PROVIDED ENTRIES:
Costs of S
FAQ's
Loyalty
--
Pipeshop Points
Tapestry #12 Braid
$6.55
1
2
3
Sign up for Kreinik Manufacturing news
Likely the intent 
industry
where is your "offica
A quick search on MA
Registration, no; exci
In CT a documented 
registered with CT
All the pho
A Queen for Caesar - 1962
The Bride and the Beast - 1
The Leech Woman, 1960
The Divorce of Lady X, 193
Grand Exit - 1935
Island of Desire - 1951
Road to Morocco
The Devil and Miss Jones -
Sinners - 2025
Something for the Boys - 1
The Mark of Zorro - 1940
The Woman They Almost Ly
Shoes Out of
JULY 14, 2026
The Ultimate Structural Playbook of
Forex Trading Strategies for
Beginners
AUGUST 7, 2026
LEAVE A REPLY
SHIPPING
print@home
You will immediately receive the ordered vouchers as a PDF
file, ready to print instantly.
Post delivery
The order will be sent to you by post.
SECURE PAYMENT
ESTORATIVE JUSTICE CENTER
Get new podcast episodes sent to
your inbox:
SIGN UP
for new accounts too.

WHAT IS REQUIRED:
Can you reproduce the text of every entry above word for word, line by line, with each line unchanged?

RESULT FOR THIS TASK:
Costs of S
FAQ's
Loyalty
--
Pipeshop Points
Tapestry #12 Braid
$6.55
1
2
3
Sign up for Kreinik Manufacturing news
Likely the intent 
industry
where is your "offica
A quick search on MA
Registration, no; exci
In CT a documented 
registered with CT
All the pho
A Queen for Caesar - 1962
The Bride and the Beast - 1
The Leech Woman, 1960
The Divorce of Lady X, 193
Grand Exit - 1935
Island of Desire - 1951
Road to Morocco
The Devil and Miss Jones -
Sinners - 2025
Something for the Boys - 1
The Mark of Zorro - 1940
The Woman They Almost Ly
Shoes Out of
JULY 14, 2026
The Ultimate Structural Playbook of
Forex Trading Strategies for
Beginners
AUGUST 7, 2026
LEAVE A REPLY
SHIPPING
print@home
You will immediately receive the ordered vouchers as a PDF
file, ready to print instantly.
Post delivery
The order will be sent to you by post.
SECURE PAYMENT
ESTORATIVE JUSTICE CENTER
Get new podcast episodes sent to
your inbox:
SIGN UP
for new accounts too.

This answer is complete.